## Dataset content
+--

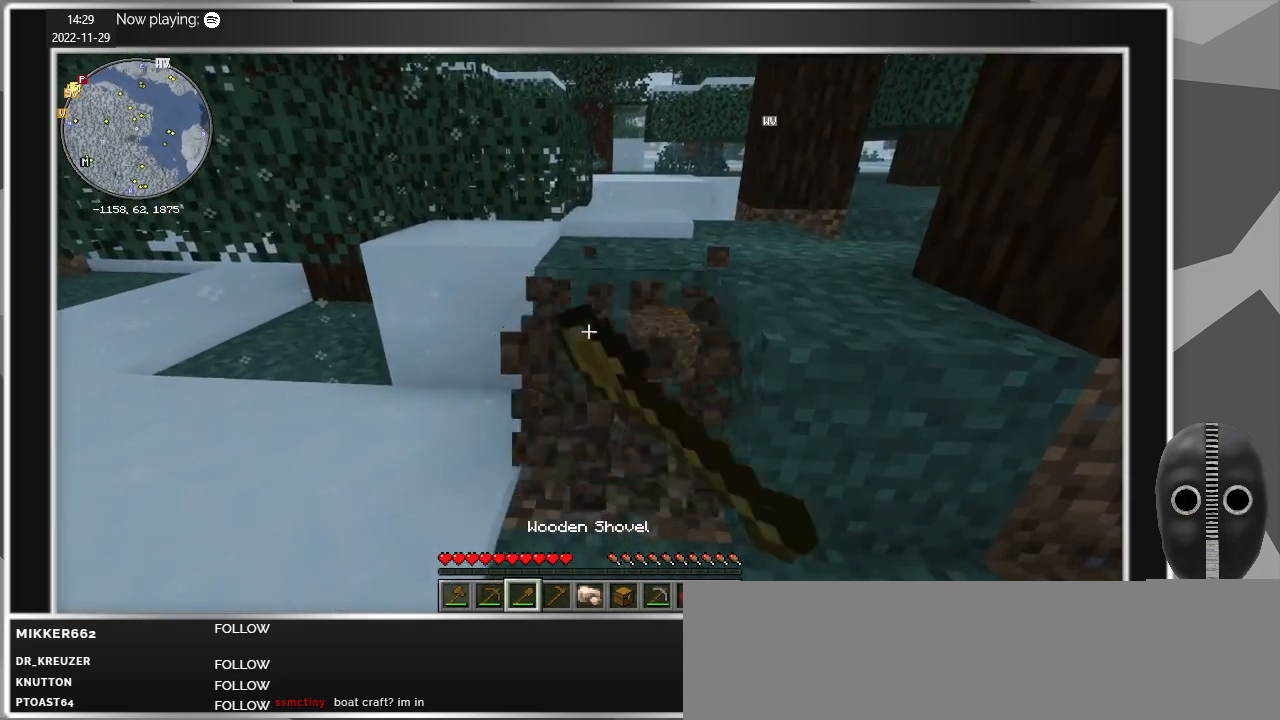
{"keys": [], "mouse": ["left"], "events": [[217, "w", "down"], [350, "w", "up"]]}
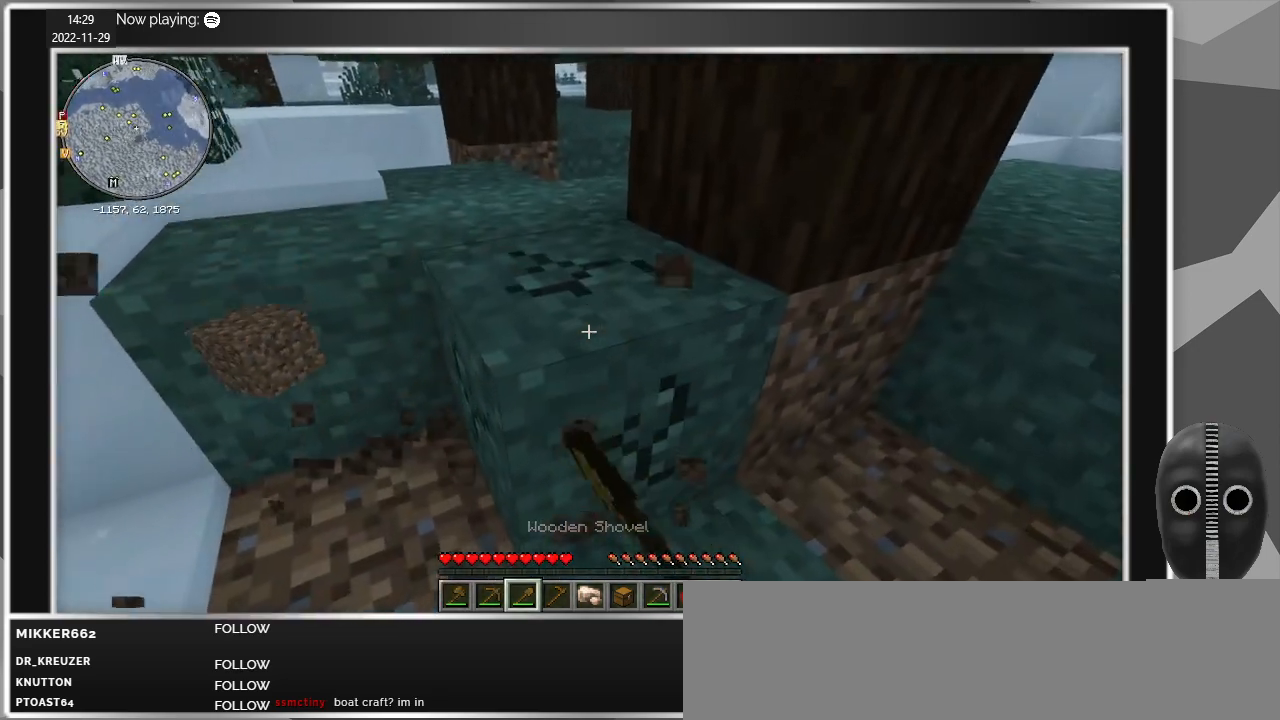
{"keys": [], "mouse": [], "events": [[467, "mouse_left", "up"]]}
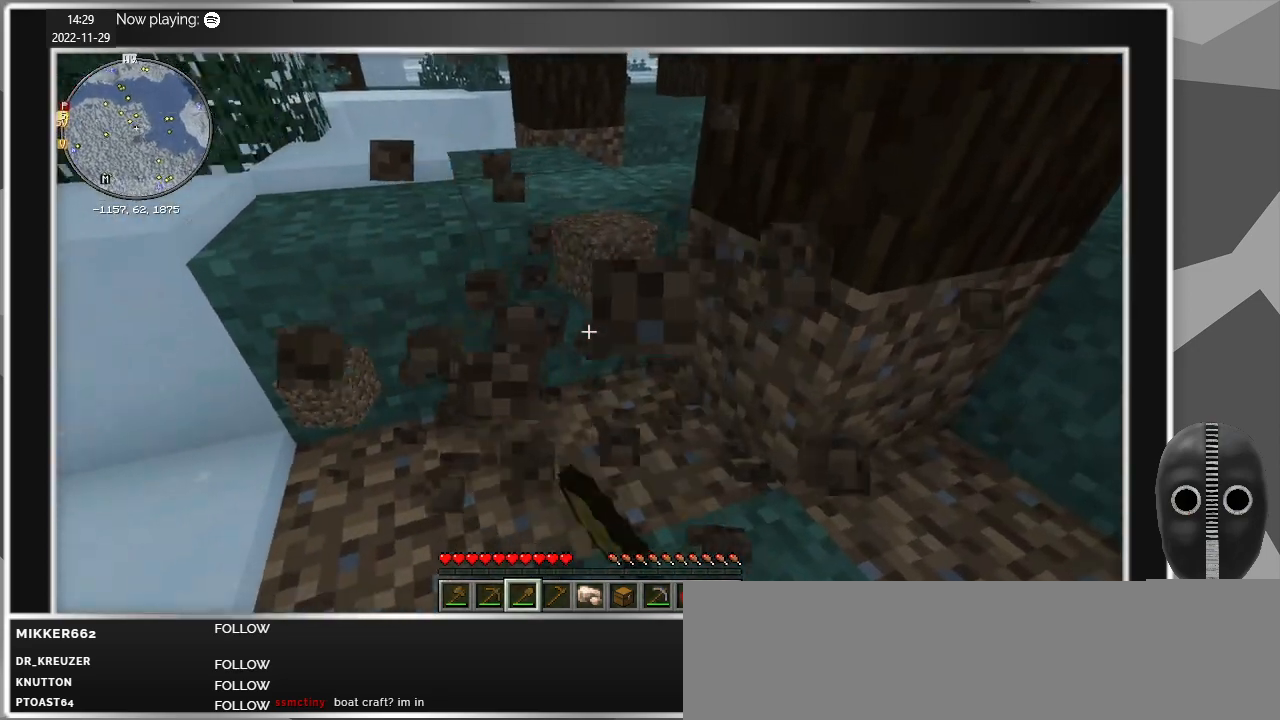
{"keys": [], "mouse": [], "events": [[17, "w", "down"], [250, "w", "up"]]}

+--

Print the listing exactly, but skip its pictures.

## Answer to the problem
{"keys": [], "mouse": ["left"], "events": [[217, "w", "down"], [350, "w", "up"]]}
{"keys": [], "mouse": [], "events": [[467, "mouse_left", "up"]]}
{"keys": [], "mouse": [], "events": [[17, "w", "down"], [250, "w", "up"]]}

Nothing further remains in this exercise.